What We're Watching: Japanese PM's cabinet reshuffle, Zelensky's bold speech, India's green bill

Moonies out of the Japanese government

Japan's Prime Minister Fumio Kishida on Wednesday removed all cabinet ministers linked to the controversial Unification Church from South Korea, whose members are known as Moonies (after founder Sun Myung Moon). The ruling Liberal Democratic Party came under intense scrutiny over its ties to the church following the shocking assassination last month of former PM Shinzo Abe, whose assassin blamed the church for his family’s financial ruin. Abe was not a member but praised the conservative values of the Moonies, who campaigned on behalf of his brother — the biggest name to get a pink slip from Kishida.

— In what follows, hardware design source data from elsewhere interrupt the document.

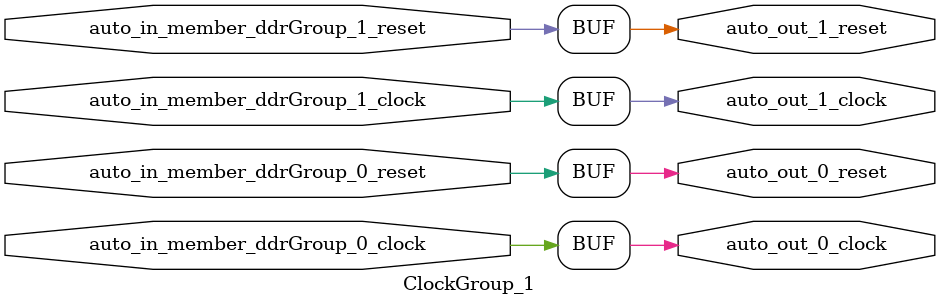
<source format=sv>
`ifndef RANDOMIZE
  `ifdef RANDOMIZE_MEM_INIT
    `define RANDOMIZE
  `endif // RANDOMIZE_MEM_INIT
`endif // not def RANDOMIZE
`ifndef RANDOMIZE
  `ifdef RANDOMIZE_REG_INIT
    `define RANDOMIZE
  `endif // RANDOMIZE_REG_INIT
`endif // not def RANDOMIZE

`ifndef RANDOM
  `define RANDOM $random
`endif // not def RANDOM

// Users can define INIT_RANDOM as general code that gets injected into the
// initializer block for modules with registers.
`ifndef INIT_RANDOM
  `define INIT_RANDOM
`endif // not def INIT_RANDOM

// If using random initialization, you can also define RANDOMIZE_DELAY to
// customize the delay used, otherwise 0.002 is used.
`ifndef RANDOMIZE_DELAY
  `define RANDOMIZE_DELAY 0.002
`endif // not def RANDOMIZE_DELAY

// Define INIT_RANDOM_PROLOG_ for use in our modules below.
`ifndef INIT_RANDOM_PROLOG_
  `ifdef RANDOMIZE
    `ifdef VERILATOR
      `define INIT_RANDOM_PROLOG_ `INIT_RANDOM
    `else  // VERILATOR
      `define INIT_RANDOM_PROLOG_ `INIT_RANDOM #`RANDOMIZE_DELAY begin end
    `endif // VERILATOR
  `else  // RANDOMIZE
    `define INIT_RANDOM_PROLOG_
  `endif // RANDOMIZE
`endif // not def INIT_RANDOM_PROLOG_

// Include register initializers in init blocks unless synthesis is set
`ifndef SYNTHESIS
  `ifndef ENABLE_INITIAL_REG_
    `define ENABLE_INITIAL_REG_
  `endif // not def ENABLE_INITIAL_REG_
`endif // not def SYNTHESIS

// Include rmemory initializers in init blocks unless synthesis is set
`ifndef SYNTHESIS
  `ifndef ENABLE_INITIAL_MEM_
    `define ENABLE_INITIAL_MEM_
  `endif // not def ENABLE_INITIAL_MEM_
`endif // not def SYNTHESIS

// Standard header to adapt well known macros for prints and assertions.

// Users can define 'PRINTF_COND' to add an extra gate to prints.
`ifndef PRINTF_COND_
  `ifdef PRINTF_COND
    `define PRINTF_COND_ (`PRINTF_COND)
  `else  // PRINTF_COND
    `define PRINTF_COND_ 1
  `endif // PRINTF_COND
`endif // not def PRINTF_COND_

// Users can define 'ASSERT_VERBOSE_COND' to add an extra gate to assert error printing.
`ifndef ASSERT_VERBOSE_COND_
  `ifdef ASSERT_VERBOSE_COND
    `define ASSERT_VERBOSE_COND_ (`ASSERT_VERBOSE_COND)
  `else  // ASSERT_VERBOSE_COND
    `define ASSERT_VERBOSE_COND_ 1
  `endif // ASSERT_VERBOSE_COND
`endif // not def ASSERT_VERBOSE_COND_

// Users can define 'STOP_COND' to add an extra gate to stop conditions.
`ifndef STOP_COND_
  `ifdef STOP_COND
    `define STOP_COND_ (`STOP_COND)
  `else  // STOP_COND
    `define STOP_COND_ 1
  `endif // STOP_COND
`endif // not def STOP_COND_

module ClockGroup_1(
  input  auto_in_member_ddrGroup_1_clock,	// @[generators/diplomacy/diplomacy/src/diplomacy/lazymodule/LazyModuleImp.scala:100:25]
  input  auto_in_member_ddrGroup_1_reset,	// @[generators/diplomacy/diplomacy/src/diplomacy/lazymodule/LazyModuleImp.scala:100:25]
  input  auto_in_member_ddrGroup_0_clock,	// @[generators/diplomacy/diplomacy/src/diplomacy/lazymodule/LazyModuleImp.scala:100:25]
  input  auto_in_member_ddrGroup_0_reset,	// @[generators/diplomacy/diplomacy/src/diplomacy/lazymodule/LazyModuleImp.scala:100:25]
  output auto_out_1_clock,	// @[generators/diplomacy/diplomacy/src/diplomacy/lazymodule/LazyModuleImp.scala:100:25]
  output auto_out_1_reset,	// @[generators/diplomacy/diplomacy/src/diplomacy/lazymodule/LazyModuleImp.scala:100:25]
  output auto_out_0_clock,	// @[generators/diplomacy/diplomacy/src/diplomacy/lazymodule/LazyModuleImp.scala:100:25]
  output auto_out_0_reset	// @[generators/diplomacy/diplomacy/src/diplomacy/lazymodule/LazyModuleImp.scala:100:25]
);

  assign auto_out_1_clock = auto_in_member_ddrGroup_1_clock;
  assign auto_out_1_reset = auto_in_member_ddrGroup_1_reset;
  assign auto_out_0_clock = auto_in_member_ddrGroup_0_clock;
  assign auto_out_0_reset = auto_in_member_ddrGroup_0_reset;
endmodule


</source>
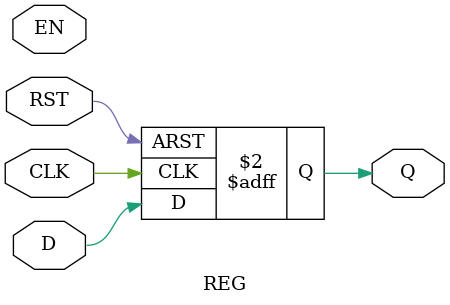
<source format=v>
module VGA_CTRL (
	input 				VGA_CLK, 
	input 				RST, 
	output  			PIXEL, 
	output  			VGA_HS, 
	output 	 			VGA_VS,
	output	[18:0]	    P_COUNT 
);

	wire	CLK = VGA_CLK;				 

	reg		[9:0]		next_H_COUNT;
	reg		[9:0]		next_V_COUNT;
	reg		[18:0]		next_P_COUNT;
	wire	[9:0]		H_COUNT;
	wire	[9:0]		V_COUNT;

	wire	H_MAX = (H_COUNT == 800 -1);
	wire	V_MAX = (V_COUNT == 525 -1);
	wire	P_MAX = (P_COUNT == 640*480 - 1);

	always @*
		begin
			casex({H_MAX, V_MAX})
				2'b00 : {next_H_COUNT, next_V_COUNT} <= {H_COUNT + 1'b1, V_COUNT};
				2'b01 : {next_H_COUNT, next_V_COUNT} <= {H_COUNT + 1'b1, V_COUNT};
				2'b10 : {next_H_COUNT, next_V_COUNT} <= {10'd0, V_COUNT + 1'b1};
				2'b11 : {next_H_COUNT, next_V_COUNT} <= {10'd0, 10'd0};
			endcase
		end

	always @*
		begin
			casex({PIXEL, P_MAX})
				2'b0x : next_P_COUNT <= P_COUNT;
				2'b10 : next_P_COUNT <= P_COUNT + 1;
				2'b11 : next_P_COUNT <= 0;
			endcase
		end

	REG #(10) REG_H_COUNT (
		.CLK	(CLK),
		.RST	(RST),
		.EN		(1'b1),
		.D 		(next_H_COUNT),
		.Q		(H_COUNT)
	);

	REG #(10) REG_V_COUNT (
		.CLK	(CLK),
		.RST	(RST),
		.EN		(1'b1),
		.D 		(next_V_COUNT),
		.Q		(V_COUNT)
	);

	REG #(19) REG_P_COUNT (
		.CLK	(CLK),
		.RST	(RST),
		.EN		(1'b1),
		.D 		(next_P_COUNT),
		.Q		(P_COUNT)
	);

	assign PIXEL = (H_COUNT < 640) && (V_COUNT < 480);
	assign VGA_HS = ~((H_COUNT >= 640+16) && (H_COUNT < 640+16+96));
	assign VGA_VS = ~((V_COUNT >= 480+10) && (V_COUNT < 480+10+2));

	endmodule

	module REG #(parameter N = 1)(
		input						CLK,
		input						RST,
		input						EN,
		input			[N-1:0]		D,
		output	reg		[N-1:0]		Q
	);
		always @(posedge CLK, posedge RST)
			if(RST)
				Q <= 0;
			else
				Q <= D;
endmodule
</source>
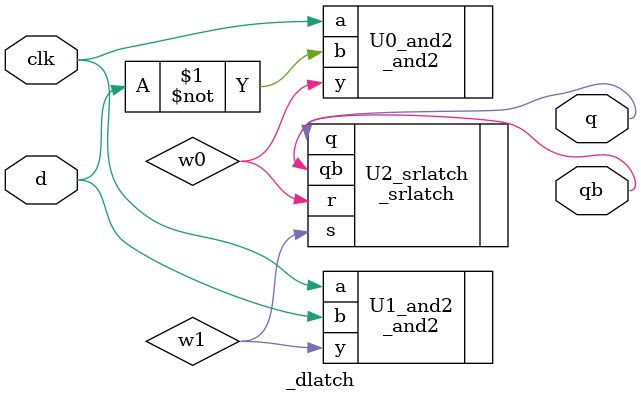
<source format=v>
module _dlatch(clk,d,q,qb); //D Latch
	input clk,d;
	output q,qb;
	wire w0,w1;
	
	_and2 U0_and2(.a(clk),.b(~d),.y(w0));	// use 2 2AND to Data signal
	_and2 U1_and2(.a(clk),.b(d),.y(w1));
	_srlatch U2_srlatch(.r(w0),.s(w1),.q(q),.qb(qb)); // SR Latch
	
endmodule
</source>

The PM — with no ties to the church — has had a wild ride in the polls lately. His approval rating initially skyrocketed out of sympathy for the slain leader, sweeping the LDP to a big victory in the upper house elections just days later. But now his popularity has tanked to the lowest level since he took office due to a backlash against the church, long suspected of pulling the LDP's strings. The cabinet reshuffle may help boost Kishida’s numbers a bit, but he’s not out of the woods: COVID infections keep rising, and a slim majority of Japanese citizens oppose the government-funded state funeral for Abe planned for Sept. 27.